Congratulations to the Solar Forecasting Prize winners and runners-up, announced by the Tassos Golnas, Solar Forecasting Prize Lead in the Solar Energy Technologies Office, during the CMU Energy Week Virtual Networking Mixer!

The five winners and two runners-up were selected based on their performance in the forecast evaluation period as well as the quality of their commercialization plans, which proposed innovative solutions for deployment. Each winner was awarded $50,000 in cash prizes, while runners-up earned $25,000 each.

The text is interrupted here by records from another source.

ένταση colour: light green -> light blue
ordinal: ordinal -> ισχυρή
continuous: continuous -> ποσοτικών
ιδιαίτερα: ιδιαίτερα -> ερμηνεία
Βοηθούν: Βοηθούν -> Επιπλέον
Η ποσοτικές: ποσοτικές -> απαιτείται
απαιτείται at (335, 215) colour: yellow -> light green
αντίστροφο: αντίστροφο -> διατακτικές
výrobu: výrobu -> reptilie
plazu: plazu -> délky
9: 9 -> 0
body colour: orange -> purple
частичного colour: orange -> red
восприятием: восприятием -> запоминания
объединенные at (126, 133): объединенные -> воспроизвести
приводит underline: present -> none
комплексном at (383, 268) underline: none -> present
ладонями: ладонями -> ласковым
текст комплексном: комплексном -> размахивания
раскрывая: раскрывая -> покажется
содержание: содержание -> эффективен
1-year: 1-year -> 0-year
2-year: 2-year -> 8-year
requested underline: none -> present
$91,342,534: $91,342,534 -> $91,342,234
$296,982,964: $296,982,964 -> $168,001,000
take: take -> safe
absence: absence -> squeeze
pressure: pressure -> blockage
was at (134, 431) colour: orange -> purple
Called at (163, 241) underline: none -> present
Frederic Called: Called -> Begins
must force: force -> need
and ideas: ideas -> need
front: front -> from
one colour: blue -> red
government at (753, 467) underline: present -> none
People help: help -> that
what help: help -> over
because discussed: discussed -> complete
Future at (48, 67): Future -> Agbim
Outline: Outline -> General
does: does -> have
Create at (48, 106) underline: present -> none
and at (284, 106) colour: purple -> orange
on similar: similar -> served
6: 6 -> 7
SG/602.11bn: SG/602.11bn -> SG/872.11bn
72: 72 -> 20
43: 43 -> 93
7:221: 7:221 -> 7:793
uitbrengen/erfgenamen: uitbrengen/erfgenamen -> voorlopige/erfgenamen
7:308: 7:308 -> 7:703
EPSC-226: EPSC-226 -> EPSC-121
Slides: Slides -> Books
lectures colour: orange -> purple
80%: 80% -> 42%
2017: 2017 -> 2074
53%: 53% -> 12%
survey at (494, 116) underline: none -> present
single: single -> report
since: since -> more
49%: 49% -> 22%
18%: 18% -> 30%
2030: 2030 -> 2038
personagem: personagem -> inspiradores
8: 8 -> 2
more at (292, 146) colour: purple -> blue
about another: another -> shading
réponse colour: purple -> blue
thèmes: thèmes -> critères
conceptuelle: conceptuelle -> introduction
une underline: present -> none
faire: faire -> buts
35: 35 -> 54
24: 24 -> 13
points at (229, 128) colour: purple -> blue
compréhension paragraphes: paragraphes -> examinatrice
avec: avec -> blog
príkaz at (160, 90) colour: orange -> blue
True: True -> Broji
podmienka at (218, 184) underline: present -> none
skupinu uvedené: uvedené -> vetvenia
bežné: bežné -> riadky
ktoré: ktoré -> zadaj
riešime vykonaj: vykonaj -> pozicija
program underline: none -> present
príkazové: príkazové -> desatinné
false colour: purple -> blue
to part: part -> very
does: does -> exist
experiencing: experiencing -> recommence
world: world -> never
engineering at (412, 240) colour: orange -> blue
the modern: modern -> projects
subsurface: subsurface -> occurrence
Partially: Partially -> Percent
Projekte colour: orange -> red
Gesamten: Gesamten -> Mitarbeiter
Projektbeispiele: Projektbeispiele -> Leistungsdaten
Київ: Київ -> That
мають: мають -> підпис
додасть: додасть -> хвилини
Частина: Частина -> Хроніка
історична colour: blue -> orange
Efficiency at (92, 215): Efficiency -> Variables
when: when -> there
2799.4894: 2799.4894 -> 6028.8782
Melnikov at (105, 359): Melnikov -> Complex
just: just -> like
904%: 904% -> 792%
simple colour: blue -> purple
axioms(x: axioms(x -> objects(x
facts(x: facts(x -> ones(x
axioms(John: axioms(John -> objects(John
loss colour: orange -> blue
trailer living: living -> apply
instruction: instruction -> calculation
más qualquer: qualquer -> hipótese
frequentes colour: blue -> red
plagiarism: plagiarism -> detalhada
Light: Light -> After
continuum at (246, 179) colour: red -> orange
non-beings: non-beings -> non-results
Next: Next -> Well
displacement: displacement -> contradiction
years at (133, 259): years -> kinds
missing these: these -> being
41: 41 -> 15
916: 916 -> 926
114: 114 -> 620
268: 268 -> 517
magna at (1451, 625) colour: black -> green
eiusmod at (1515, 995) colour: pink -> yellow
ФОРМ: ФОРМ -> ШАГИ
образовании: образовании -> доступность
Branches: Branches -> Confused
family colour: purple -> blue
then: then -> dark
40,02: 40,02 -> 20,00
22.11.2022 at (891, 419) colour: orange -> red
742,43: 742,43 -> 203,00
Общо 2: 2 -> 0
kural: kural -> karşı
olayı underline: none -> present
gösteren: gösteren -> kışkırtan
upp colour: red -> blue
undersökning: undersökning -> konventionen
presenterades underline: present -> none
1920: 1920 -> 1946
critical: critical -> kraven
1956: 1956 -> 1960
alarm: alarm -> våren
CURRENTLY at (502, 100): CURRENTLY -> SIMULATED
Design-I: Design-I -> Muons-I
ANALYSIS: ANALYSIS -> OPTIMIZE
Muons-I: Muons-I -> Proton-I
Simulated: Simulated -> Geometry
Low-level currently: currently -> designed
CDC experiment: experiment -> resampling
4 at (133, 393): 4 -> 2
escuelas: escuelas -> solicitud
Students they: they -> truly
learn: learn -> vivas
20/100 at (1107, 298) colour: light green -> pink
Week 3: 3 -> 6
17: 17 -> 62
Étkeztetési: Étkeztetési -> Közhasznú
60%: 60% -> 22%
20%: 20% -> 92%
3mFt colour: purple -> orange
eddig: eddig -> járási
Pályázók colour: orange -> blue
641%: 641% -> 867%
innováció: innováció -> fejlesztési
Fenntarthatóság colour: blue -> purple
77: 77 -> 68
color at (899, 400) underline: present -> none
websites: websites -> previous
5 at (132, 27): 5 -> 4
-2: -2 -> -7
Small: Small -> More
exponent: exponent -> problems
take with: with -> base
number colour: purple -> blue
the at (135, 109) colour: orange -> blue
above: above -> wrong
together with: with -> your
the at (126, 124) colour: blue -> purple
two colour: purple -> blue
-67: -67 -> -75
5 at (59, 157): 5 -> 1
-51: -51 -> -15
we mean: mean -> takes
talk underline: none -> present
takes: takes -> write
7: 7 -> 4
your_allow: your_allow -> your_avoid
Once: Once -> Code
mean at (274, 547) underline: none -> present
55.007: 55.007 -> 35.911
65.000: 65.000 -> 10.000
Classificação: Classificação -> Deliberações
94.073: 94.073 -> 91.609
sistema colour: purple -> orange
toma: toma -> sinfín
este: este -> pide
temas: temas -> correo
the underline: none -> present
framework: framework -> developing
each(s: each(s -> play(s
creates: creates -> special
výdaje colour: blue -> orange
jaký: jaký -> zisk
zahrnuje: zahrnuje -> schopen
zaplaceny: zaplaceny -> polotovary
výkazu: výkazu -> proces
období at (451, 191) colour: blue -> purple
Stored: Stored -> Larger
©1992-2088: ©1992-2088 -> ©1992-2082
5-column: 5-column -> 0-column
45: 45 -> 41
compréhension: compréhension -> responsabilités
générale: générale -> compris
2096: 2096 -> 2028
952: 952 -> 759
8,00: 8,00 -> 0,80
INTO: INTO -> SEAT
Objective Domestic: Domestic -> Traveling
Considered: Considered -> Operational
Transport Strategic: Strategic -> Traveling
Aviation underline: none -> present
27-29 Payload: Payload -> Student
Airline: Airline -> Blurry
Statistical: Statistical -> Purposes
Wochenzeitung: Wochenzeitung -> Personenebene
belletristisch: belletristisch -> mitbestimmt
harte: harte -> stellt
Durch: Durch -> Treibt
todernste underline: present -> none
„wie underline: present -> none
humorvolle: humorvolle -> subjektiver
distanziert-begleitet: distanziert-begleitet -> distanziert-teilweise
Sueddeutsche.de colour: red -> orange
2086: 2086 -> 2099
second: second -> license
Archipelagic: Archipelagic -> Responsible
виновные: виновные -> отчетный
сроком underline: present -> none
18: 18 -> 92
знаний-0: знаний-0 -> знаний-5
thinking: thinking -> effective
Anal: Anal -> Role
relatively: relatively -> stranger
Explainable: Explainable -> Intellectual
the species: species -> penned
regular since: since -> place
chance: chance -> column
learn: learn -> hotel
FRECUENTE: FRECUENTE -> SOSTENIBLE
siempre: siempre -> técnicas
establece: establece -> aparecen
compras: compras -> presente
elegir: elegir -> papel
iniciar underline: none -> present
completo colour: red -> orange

Please join us in congratulating the following winners and runners-up: 

Solar Forecasting Prize Winners 

  • Leaptran - San Antonio, TX 
    Integrated Solar Forecasting Solutions  
    This team used crowd-sourced weather data and algorithms, leveraging site-specific data fusion, to achieve intra-day and days-ahead solar forecasting. This model offered a >50% improvement of days-ahead, intra-hour, and intra-day solar forecasting accuracy by integrating asset-level data.
  • Nimbus AI - Honolulu, Hawaii 
    Fast Solar Forecasting with Machine Learning 
    This team developed a fast and inexpensive system for geographically flexible, hyper-local day-ahead probabilistic solar forecasting. The team combined historical ground- and satellite-based instrument data with physics-based numerical weather prediction (NWP) techniques to produce probabilistic forecasts.
  • Northview Weather - Danville, VT 
    Determining Who Wins the Cumulus vs. Stratus Battle  
    This team developed a solar forecasting method that uses a mesoscale weather forecast model to produce a dynamically based spread of probabilistic solar power forecast information. Probabilistic information is also tuned blending statistical information and machine learning of historic sky cover observations.
  • UM (University of Michigan) CLaSP - Ann Arbor, MI 
    A Novel Hybrid Approach for Solar Forecasting  
    This team developed a hybrid solar forecasting method using ground horizontal irradiance based on a recursive neural network (RNN), trained with past observations and a weather-regime-dependent empirical bias correction scheme. The team based this scheme on the RNN output and the multi-day weather forecast made from NWP.
  • WenYuan Tang - Apex, North Carolina 
    A Hybrid Approach to Probabilistic Forecasting  
    This team developed a simple (low-data-cost and low-computational-cost) yet effective solar forecasting method that includes learning from many base models, as well as physical and statistical models, to provide a comprehensive tool for both forecasting and grid optimization. This team provided a simple yet effective model that is easy to interpret, train, validate, and deploy, thus overcoming the barriers of experimentation and adoption by utilities and other end users.

 Solar Forecasting Prize Runners-up: 

  • Matt Motoki - Aiea, Hawaii 
    RadianceIQ 
    This team developed an advanced machine learning technique for probabilistic forecasting that utilizes custom deep neural networks to directly minimize the Continuous Ranked Probability Score (CRPS) loss with no post-processing calibration needed. This method allowed for greater accuracy and its lightweight architecture allows it to run faster than NWP ensembles and other machine learning approaches.
  • Syracuse University Team - Syracuse, NY 
    Weather Adaptive Probabilistic Solar Forecast  
    This team developed a weather-adaptive probabilistic day-ahead solar forecast methodology that leverages innovations in machine learning and statistics. This model could adapt to different weather patterns for an accurate forecast under varying weather conditions.

Congratulations to these teams for their outstanding work in the Solar Forecasting Prize!